> _Verilen Metin_

········

Biz Kimden Kaçıyorduk Anne? Dünyadayız ve Bunun Bir Çaresi Yok.
Duygusal dünyamızın, yaşam koşullarımızın, değiştirebildiğimiz ve değiştirmeye kudretimizin yetmediği durumların hem okuduğumuz hem izlediğimiz şeylerin üstümüzde bıraktığı etki açısından göreceli olduğunu söylemek mümkün. O nedenle kadınlar açısından ‘’Biz Kimden Kaçıyorduk Anne’’ dizisinin başka türlü bir açılımı olduğunu sanıyorum. Her şeyden evvel korkuların insanı nasıl dönüştürebildiğini, saf ve temiz bir genç kadından bir seri katile evrilmenin aslında ne kadar ‘normal’ olabileceğini, sevgisiz, korkunun hâkim olduğu ve aslında korunup sakınılması gereken bir aileden gelip yoğun ve derin bir sevgi bağı kurabilmenin sanıldığı kadar imkansız olmadığını, canavarlarla mücadele ederken canavara dönüşmenin hakikatteki açılımını ve tüm gaddarların, kötülerin aslında akraba olduğunu ve tüm bunların sadece bir roman veya film sahiciliğinde değil, günlük hayatta da mümkün olabileceğini ancak yaralı bir kadın izleyici hissedebilir. Genel izleyici için sürreal boyutta görünen pek çok olay aslında pamuk ipliğine bağlı birer yaşamsal gerçek olabilir ve anlatıyla daha derin bir bağ kurmak mümkün. Perihan Mağden’in aynı adlı eserini 2007’de okuduğumda o zaman gerçek üstü bir roman atmosferi olarak değerlendirdiğim hikâye, bugünün koşullarında bir kız çocuğu annesi olarak ve giderek kararan bir dünyada yaşam mücadelesi verirken bambaşka etkiler yarattı üstümde. Bu noktada dizinin senaryo uyarlamasını yazan Ertan Kurtulan’ı da tebrik etmek gerek. Yönetmen Umut Aral’ın özeni ve sahiciliği yitirmeden hikâyeyi sinema diline aktarması da övgüyü hak ediyor. Oyuncu kadrosu oldukça güçlü, sinematografisi sağlam bir yapım.

········

> _Çözülecek Görev_
Verilen metinde yazar, 2007'de okuduğu hikâyenin bugün üzerinde bambaşka etkiler yarattığını söylüyor. Metne göre bu farkın nedeni nedir?

> _Sağlanan Liste_
········

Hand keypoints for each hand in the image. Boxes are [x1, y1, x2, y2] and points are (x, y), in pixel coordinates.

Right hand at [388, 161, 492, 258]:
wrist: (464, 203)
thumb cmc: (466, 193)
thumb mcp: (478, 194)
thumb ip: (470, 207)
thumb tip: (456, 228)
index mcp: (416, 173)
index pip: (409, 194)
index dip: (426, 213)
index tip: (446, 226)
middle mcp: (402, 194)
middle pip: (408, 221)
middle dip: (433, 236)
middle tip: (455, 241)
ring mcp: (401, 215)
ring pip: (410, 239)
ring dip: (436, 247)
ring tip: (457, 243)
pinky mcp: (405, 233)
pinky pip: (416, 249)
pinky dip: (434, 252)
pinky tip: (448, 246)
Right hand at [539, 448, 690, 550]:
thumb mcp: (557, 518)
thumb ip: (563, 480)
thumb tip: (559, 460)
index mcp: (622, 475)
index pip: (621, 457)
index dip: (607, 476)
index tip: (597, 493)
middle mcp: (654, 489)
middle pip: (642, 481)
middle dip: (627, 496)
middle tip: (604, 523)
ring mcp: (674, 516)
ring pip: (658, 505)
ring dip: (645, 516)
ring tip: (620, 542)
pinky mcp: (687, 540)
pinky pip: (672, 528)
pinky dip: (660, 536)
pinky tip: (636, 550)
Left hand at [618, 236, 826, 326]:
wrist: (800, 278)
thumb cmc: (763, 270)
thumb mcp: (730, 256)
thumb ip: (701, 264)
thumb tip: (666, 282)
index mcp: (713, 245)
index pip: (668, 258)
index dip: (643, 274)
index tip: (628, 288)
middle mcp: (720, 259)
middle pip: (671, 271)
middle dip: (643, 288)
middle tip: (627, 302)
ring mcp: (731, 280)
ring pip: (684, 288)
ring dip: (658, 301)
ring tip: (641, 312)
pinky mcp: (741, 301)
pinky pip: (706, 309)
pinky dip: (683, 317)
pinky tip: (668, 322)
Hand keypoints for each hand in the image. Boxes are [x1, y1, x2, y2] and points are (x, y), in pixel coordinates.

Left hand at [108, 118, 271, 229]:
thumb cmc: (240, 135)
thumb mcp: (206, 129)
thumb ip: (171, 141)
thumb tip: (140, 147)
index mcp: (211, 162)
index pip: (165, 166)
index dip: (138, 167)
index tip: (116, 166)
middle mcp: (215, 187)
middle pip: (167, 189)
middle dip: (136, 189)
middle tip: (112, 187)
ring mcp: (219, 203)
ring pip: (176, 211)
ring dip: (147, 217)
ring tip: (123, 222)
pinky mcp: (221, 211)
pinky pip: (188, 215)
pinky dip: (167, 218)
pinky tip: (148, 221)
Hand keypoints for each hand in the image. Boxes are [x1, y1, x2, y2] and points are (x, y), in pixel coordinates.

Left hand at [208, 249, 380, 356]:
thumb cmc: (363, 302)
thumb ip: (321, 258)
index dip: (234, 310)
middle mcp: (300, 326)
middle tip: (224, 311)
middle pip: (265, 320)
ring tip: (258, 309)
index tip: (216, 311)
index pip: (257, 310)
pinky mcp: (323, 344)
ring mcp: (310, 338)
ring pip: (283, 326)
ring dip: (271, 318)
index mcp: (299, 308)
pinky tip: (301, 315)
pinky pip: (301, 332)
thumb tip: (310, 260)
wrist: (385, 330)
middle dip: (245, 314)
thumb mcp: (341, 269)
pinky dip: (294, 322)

········

> _Görevin Yanıtı_
Yazar, 2007'de okuduğunda hikâyeyi gerçeküstü bir roman atmosferi olarak değerlendirmişti. Bugün ise onu bir kız çocuğu annesi olarak ve giderek kararan bir dünyada yaşam mücadelesi verirken karşıladığı için hikâye üzerinde bambaşka etkiler yarattı.